Thrombocytopenia and thromboembolism(s) may develop in heparin immune-mediated thrombocytopenia (HIT) patients after reexposure to heparin. At the Onassis Cardiac Surgery Center, 530 out of 17,000 patients requiring heart surgery over an 11-year period underwent preoperative HIT assessment by ELISA and a three-point heparin-induced platelet aggregation assay (HIPAG). The screening identified 110 patients with HIT-reactive antibodies, out of which 46 were also thrombocytopenic (true HIT). Cardiac surgery was performed in HIT-positive patients under heparin anticoagulation and iloprost infusion. A control group of 118 HIT-negative patients received heparin but no iloprost during surgery. For the first 20 patients, the dose of iloprost diminishing the HIPAG test to ≤5% was determined prior to surgery by in vitro titration using the patients' own plasma and donor platelets. In parallel, the iloprost "target dose" was also established for each patient intraoperatively, but before heparin administration. Iloprost was infused initially at 3 ng/kg/mL and further adjusted intraoperatively, until ex vivo aggregation reached ≤5%. As a close correlation was observed between the "target dose" identified before surgery and that established intraoperatively, the remaining 90 patients were administered iloprost starting at the presurgery identified "target dose." This process significantly reduced the number of intraoperative HIPAG reassessments needed to determine the iloprost target dose, and reduced surgical time, while maintaining similar primary clinical outcomes to controls.
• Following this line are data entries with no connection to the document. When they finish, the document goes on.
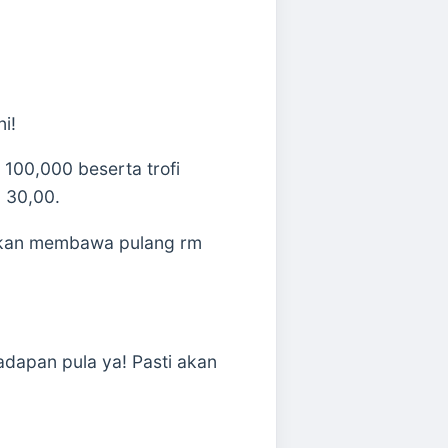
i!
00,000 beserta trofi
 30,00.
akan membawa pulang rm
dapan pula ya! Pasti akan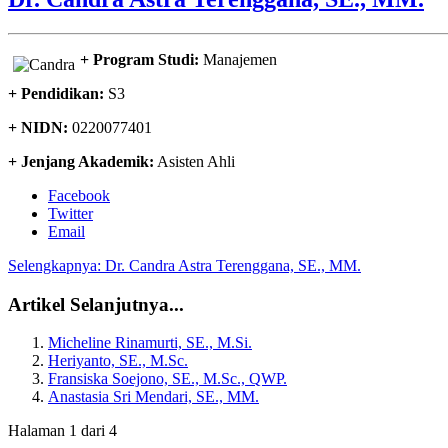
+ Program Studi:
Manajemen
+ Pendidikan:
S3
+ NIDN:
0220077401
+ Jenjang Akademik:
Asisten Ahli
Facebook
Twitter
Email
Selengkapnya: Dr. Candra Astra Terenggana, SE., MM.
Artikel Selanjutnya...
Micheline Rinamurti, SE., M.Si.
Heriyanto, SE., M.Sc.
Fransiska Soejono, SE., M.Sc., QWP.
Anastasia Sri Mendari, SE., MM.
Halaman 1 dari 4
Therefore, infusion of iloprost throughout surgery, under continuous titration, allows cardiac surgery to be undertaken safely using heparin, while avoiding life-threatening iloprost-induced hypotension in patients diagnosed with HIT-reactive antibodies or true HIT.

摘要

在肝素免疫介导的血小板减少症(HIT)患者再次暴露于肝素后,可能会发生血小板减少症和血栓栓塞症。在 Onassis 心脏外科中心,在 11 年期间,17000 名需要心脏手术的患者中有 530 名接受了 ELISA 和三点肝素诱导的血小板聚集试验(HIPAG)的术前 HIT 评估。筛选出 110 名具有 HIT 反应性抗体的患者,其中 46 名也伴有血小板减少症(真正的 HIT)。在 HIT 阳性患者中,心脏手术在肝素抗凝和伊洛前列素输注下进行。118 名 HIT 阴性患者作为对照组,在手术期间接受肝素但不接受伊洛前列素。对于前 20 名患者,通过使用患者自身的血浆和供体血小板进行体外滴定,在手术前确定了将 HIPAG 试验降低至≤5%的伊洛前列素剂量。同时,也在手术期间为每位患者确定了伊洛前列素的“目标剂量”,但在给予肝素之前。伊洛前列素最初以 3ng/kg/ml 输注,并在手术期间进一步调整,直到体外聚集达到≤5%。由于术前确定的“目标剂量”与术中确定的剂量之间存在密切相关性,因此其余 90 名患者从术前确定的“目标剂量”开始接受伊洛前列素治疗。这一过程显著减少了确定伊洛前列素目标剂量所需的术中 HIPAG 重新评估次数,并缩短了手术时间,同时保持与对照组相似的主要临床结果。因此,在持续滴定的情况下,整个手术期间输注伊洛前列素可安全地使用肝素进行心脏手术,同时避免对诊断出具有 HIT 反应性抗体或真正 HIT 的患者使用伊洛前列素引起危及生命的低血压。